No, as long as this is duly justified. Applicants will have to provide verifiable justification for their possible confidentiality claims on the acceptance of which EFSA will decide.
How will the studies be disclosed and how will confidential information be processed in practice?
When the applicant submits a dossier, it may request certain parts of the submitted studies and other information to be kept confidential (that are included in the positive list of confidential items), with the condition that verifiable justification for this request is provided. To this end, it should submit a non-confidential version and a confidential version of the submitted studies and other information. When the application is validated or found admissible, EFSA will make the non-confidential version of the submitted studies and information public. In parallel, within 10 weeks from the date of receipt, EFSA would assess the confidentiality claim. Once this assessment is completed, any additional data and information for which confidentiality requests has been considered as unjustified would also be made public.
Does the proposal protect personal data?
Yes. Any processing of personal data would be carried out in accordance with the applicable Union legislative framework. On this basis, no personal data will be made publicly available unless it is necessary and proportionate for the purposes of ensuring the transparency, independence and the reliability of the risk assessment process, and preventing conflicts of interests.
Is the agreement reinforcing EFSA?
Since it is crucial to strengthen the EU risk assessment model which includes EFSA but also EU national scientific bodies contributing to EFSA's work, the text agreed today will lead to greater transparency of the risk assessment process by:
o contributing to EFSA acquiring greater legitimacy in pursuing its mission and
o increasing citizens' confidence in EFSA's work.

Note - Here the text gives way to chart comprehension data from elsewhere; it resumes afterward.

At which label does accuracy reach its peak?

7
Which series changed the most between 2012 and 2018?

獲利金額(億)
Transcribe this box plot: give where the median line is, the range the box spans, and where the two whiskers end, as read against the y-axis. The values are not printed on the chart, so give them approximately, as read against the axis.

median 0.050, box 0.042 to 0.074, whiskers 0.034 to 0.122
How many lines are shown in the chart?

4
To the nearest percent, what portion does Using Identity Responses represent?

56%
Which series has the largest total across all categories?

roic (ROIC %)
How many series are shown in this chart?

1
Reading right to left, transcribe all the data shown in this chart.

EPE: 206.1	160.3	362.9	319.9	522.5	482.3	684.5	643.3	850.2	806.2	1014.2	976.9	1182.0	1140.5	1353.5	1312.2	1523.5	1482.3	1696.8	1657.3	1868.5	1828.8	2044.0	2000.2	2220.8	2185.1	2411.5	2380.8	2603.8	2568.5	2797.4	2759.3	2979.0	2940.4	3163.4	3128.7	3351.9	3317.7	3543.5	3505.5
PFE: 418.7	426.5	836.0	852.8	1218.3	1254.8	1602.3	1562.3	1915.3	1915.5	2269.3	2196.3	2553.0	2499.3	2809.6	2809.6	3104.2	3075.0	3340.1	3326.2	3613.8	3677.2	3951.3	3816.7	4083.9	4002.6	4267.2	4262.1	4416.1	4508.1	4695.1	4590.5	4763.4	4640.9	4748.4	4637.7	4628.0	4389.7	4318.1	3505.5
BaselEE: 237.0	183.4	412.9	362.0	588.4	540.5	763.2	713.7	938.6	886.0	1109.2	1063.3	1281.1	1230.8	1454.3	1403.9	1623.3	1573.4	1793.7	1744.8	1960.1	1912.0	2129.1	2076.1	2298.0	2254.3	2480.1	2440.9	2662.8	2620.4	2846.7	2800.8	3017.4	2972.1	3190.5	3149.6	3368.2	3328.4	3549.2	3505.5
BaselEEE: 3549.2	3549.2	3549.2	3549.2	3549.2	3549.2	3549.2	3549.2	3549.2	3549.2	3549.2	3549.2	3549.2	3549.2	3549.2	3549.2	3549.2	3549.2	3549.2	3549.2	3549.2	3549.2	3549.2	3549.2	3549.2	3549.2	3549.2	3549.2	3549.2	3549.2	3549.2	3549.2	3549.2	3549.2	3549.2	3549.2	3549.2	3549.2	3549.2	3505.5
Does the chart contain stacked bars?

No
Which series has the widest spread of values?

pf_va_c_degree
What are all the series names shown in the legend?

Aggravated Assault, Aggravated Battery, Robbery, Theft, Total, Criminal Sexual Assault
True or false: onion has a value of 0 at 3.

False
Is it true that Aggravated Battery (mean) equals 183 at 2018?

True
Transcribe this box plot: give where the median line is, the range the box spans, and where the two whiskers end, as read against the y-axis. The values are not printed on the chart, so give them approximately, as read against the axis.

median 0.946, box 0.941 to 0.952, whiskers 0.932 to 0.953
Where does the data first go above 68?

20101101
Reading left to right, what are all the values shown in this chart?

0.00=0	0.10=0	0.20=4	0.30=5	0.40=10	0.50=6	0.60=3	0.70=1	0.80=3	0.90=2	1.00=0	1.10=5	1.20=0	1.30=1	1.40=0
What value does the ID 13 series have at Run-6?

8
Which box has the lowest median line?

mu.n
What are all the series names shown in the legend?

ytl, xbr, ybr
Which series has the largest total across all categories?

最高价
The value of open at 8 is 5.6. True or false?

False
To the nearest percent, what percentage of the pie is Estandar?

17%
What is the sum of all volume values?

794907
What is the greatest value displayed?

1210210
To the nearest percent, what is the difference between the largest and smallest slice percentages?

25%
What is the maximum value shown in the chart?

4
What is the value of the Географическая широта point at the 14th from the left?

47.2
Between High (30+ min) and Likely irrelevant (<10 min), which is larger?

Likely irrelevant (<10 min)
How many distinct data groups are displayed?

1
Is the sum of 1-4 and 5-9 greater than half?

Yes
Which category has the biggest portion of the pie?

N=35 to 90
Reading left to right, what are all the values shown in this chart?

The EFSA model, as it is also the case for the other EU scientific agencies (EMA, ECHA), is dependent on its capacity to pool expertise from Member States. In particular, national scientific organisations contribute to EFSA's work by allowing their experts to work in EFSA as experts in its Scientific Panels and by providing EFSA with scientific data and studies. These contributions should be further supported to avoid increasing current difficulties in attracting sufficient candidates for EFSA's Scientific Panels.
The agreement addresses these limitations by reinforcing EFSA's own scientific capacity and by strengthening the scientific cooperation with national scientific organisations.
The key elements concern:
EFSA will remain independent. EFSA is a European agency funded by the European Union that operates independently of the European legislative and executive institutions (i.e. Commission, Council, and European Parliament) as well as the Member States. The rules whereby members of the Management Board and members of the Panels have to act independently and - publicly - make an annual declaration of interest are maintained and reinforced. EFSA Management Board will also continue to hold its meetings in public.
Role of Member States
Each Member State will nominate a representative to the Management Board, thus taking more responsibility for supporting EFSA and ensuring an increased scientific cooperation. Member States' representatives in the new Management Board will be required to meet specific requirements and will be selected on the basis of their relevant experience and expertise in the field of the food chain legislation and policy, including risk assessment. Strict criteria of independence will have to be fulfilled.
What has been agreed on risk communication?
Ensuring a coherent communication throughout the risk assessment process is key for two reasons. First, it enables to avoid divergences that could have an adverse impact on public perception as regards safety in the agri-food chain. Second, it guarantees a more comprehensive and continuous process throughout the risk analysis process, by actively involving all the relevant parties (i.e. the Commission, EFSA, Members States, stakeholders and the public). Both elements are very relevant for European citizens.
The Fitness Check of the General Food Law also made clear that risk communication could and should be improved via the open dialogue amongst all interested parties.